Start of DATASET CONTENT
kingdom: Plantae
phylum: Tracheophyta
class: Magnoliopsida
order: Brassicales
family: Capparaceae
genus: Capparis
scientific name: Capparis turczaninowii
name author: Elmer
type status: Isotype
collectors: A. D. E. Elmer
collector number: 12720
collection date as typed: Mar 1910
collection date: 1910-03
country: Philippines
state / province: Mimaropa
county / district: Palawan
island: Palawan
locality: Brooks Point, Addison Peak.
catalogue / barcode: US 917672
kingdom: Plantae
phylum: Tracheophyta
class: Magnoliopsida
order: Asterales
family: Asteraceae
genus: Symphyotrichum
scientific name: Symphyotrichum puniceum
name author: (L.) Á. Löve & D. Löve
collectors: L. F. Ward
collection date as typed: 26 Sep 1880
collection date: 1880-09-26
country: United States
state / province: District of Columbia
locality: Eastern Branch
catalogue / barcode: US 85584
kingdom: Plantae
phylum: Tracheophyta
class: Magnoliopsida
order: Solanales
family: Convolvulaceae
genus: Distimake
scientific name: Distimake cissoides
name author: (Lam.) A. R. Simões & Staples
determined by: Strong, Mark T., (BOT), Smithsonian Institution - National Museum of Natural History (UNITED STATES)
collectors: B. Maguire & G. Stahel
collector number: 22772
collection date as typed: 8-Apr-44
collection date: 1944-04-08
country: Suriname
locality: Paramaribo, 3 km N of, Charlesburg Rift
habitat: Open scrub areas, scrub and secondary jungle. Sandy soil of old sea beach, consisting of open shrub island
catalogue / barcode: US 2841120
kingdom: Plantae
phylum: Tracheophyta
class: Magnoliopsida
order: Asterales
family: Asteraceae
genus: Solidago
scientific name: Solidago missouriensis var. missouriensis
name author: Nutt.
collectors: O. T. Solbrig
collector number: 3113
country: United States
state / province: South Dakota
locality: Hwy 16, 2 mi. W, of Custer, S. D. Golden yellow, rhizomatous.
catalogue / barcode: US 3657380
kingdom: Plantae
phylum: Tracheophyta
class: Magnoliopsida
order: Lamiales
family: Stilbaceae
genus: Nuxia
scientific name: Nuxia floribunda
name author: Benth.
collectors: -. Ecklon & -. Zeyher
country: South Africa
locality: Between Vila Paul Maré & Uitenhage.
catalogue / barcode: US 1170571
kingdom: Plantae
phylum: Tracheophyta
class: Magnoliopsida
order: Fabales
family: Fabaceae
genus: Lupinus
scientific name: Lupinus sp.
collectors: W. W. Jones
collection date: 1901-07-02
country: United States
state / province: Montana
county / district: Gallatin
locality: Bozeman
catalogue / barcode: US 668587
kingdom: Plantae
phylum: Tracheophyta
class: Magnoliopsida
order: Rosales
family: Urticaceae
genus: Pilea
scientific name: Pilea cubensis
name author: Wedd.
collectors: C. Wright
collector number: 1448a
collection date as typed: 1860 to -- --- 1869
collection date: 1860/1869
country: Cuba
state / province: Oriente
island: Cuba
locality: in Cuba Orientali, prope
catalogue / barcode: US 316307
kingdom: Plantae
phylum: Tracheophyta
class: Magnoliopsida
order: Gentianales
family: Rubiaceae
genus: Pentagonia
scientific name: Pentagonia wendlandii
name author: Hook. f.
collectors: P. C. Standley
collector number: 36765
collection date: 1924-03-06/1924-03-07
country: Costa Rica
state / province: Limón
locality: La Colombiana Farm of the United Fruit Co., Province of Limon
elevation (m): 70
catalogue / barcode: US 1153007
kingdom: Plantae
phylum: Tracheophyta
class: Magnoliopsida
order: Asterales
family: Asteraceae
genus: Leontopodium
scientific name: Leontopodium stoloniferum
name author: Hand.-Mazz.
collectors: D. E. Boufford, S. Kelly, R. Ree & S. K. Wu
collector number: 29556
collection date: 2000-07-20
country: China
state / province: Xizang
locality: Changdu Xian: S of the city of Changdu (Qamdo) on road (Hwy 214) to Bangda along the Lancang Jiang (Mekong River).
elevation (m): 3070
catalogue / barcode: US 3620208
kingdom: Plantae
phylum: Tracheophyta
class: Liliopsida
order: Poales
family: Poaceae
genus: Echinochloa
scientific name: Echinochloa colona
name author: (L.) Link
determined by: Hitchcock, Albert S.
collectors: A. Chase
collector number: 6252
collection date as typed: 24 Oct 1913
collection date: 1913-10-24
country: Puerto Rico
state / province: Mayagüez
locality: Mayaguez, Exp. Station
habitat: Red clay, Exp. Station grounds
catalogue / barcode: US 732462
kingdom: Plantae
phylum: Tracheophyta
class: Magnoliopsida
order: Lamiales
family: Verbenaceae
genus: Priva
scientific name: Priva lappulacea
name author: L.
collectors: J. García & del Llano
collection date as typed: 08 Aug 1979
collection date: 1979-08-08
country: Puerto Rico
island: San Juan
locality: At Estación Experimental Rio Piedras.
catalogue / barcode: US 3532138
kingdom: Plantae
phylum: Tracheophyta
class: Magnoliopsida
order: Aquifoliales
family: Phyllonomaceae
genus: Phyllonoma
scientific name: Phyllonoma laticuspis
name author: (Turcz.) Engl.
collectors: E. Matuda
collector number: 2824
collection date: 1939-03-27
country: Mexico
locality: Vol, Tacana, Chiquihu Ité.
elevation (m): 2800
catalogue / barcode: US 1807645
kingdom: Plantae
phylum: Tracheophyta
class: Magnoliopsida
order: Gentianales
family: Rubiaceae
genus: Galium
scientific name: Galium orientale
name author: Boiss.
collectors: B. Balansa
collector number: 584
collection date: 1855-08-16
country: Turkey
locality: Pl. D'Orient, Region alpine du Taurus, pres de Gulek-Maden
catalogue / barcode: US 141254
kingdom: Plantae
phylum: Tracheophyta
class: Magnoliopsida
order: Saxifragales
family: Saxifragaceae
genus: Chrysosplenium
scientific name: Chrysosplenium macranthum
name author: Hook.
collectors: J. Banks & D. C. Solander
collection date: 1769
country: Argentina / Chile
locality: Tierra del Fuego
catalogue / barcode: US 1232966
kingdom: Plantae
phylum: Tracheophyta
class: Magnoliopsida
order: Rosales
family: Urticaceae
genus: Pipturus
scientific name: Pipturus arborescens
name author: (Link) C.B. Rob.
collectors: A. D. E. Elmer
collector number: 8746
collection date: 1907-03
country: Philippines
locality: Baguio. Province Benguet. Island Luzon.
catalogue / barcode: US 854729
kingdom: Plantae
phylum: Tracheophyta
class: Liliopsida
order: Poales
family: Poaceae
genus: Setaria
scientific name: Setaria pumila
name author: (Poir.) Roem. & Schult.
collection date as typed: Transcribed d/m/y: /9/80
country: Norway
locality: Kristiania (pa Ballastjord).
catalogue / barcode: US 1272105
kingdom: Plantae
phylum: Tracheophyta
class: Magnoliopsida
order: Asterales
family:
End of DATASET CONTENT
Copy out the lines of the records from the line holding "country: Norway" through the end of the records, inclusive, without altering them.

TASK SOLUTION:
country: Norway
locality: Kristiania (pa Ballastjord).
catalogue / barcode: US 1272105
kingdom: Plantae
phylum: Tracheophyta
class: Magnoliopsida
order: Asterales
family:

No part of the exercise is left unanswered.